After he lost the 2020 election in historic fashion to President Joe Biden, failed, one-term, twice-impeached former President Donald Trump decided he wouldn’t return to New York, which had been his home for decades.
Instead, Trump took up residence at Mar-a-Lago, his Palm Beach, Florida golf resort.
But that change of residence may wind up biting Donald in a big way when it comes to the legal problems he’s facing from prosecutors back in the Empire State, according to Asawin Suebsaeng and Jose Pagliery of The Daily Beast:
“Law enforcement in New York has five years from the date of an alleged crime to officially file charges for most felonies, but under New York law § 30.10(4)(a)(i), that clock stops for up to five more years when a defendant is outside the state. That 10-year grace period means Trump’s time in the White House and his post-presidential political exile at the Mar-a-Lago estate in Florida may be gifting prosecutors much-needed extra time.”
Yes, by relocating Trump has added an additional five year timeframe for prosecutors, which is badly needed, especially for financial crimes involving a business empire as big and widespread as the ex-president’s. That gives those investigators a cushion that will allow them to take an even more extensive look at what crimes Trump and the Trump Organization may have committed.
Reportedly, investigators in New York are “poring over thousands of spreadsheets and financial records from the Trump Organization and slowly building a case against Trump for allegedly inflating property values, lying on business forms, dodging taxes, duping banks.”
There are currently two active investigations of Trump in the state of his birth. One is being conducted by the office of Manhattan District Attorney Alvin Bragg and the other is a civil matter under the purview of New York Attorney General Letitia James.

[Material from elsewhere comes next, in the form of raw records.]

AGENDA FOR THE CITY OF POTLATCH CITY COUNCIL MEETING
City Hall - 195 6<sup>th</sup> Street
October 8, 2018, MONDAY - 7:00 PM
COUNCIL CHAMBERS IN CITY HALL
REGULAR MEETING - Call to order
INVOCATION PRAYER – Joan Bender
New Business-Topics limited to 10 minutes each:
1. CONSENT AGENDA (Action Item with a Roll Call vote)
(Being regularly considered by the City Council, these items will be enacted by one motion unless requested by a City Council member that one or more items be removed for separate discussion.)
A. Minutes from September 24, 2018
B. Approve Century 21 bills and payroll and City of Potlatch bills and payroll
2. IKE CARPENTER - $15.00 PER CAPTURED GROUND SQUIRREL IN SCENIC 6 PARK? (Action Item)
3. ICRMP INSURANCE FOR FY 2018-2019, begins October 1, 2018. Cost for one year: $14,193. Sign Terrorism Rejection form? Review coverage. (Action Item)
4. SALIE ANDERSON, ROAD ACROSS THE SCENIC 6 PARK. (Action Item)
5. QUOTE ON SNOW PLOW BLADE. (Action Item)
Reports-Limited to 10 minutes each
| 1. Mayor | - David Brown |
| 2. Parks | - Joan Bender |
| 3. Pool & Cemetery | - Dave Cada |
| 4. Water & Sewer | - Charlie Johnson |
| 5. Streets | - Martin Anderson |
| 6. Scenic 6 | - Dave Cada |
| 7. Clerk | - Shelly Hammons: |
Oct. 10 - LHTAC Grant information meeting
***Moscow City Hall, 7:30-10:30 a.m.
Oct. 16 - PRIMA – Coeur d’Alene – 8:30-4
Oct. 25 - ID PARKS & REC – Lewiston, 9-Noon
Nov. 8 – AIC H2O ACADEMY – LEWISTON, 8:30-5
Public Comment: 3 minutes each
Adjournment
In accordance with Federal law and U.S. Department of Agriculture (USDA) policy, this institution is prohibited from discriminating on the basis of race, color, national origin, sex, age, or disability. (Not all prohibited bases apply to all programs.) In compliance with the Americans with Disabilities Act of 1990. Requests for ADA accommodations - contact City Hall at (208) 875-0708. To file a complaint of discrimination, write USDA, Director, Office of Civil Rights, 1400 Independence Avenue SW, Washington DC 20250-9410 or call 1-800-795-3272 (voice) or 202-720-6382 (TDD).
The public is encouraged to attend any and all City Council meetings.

Former Manhattan prosecutor Adam Kaufmann said he cannot recall when New York has used the obscure statute in the past, but added it’s easy to prove that it applies to Trump:
“You don’t often have white collar cases that are so… old. It just doesn’t happen that much that you’re trying to get something from more than five years ago. It’s easy to prove he was not in the state of New York. There’s going to be records of where he was physically located every day for four years.”
So while Trump may have decided to abandon New York out of spite, that one decision may wind up being what screws him in the end. How’s that for perfect irony?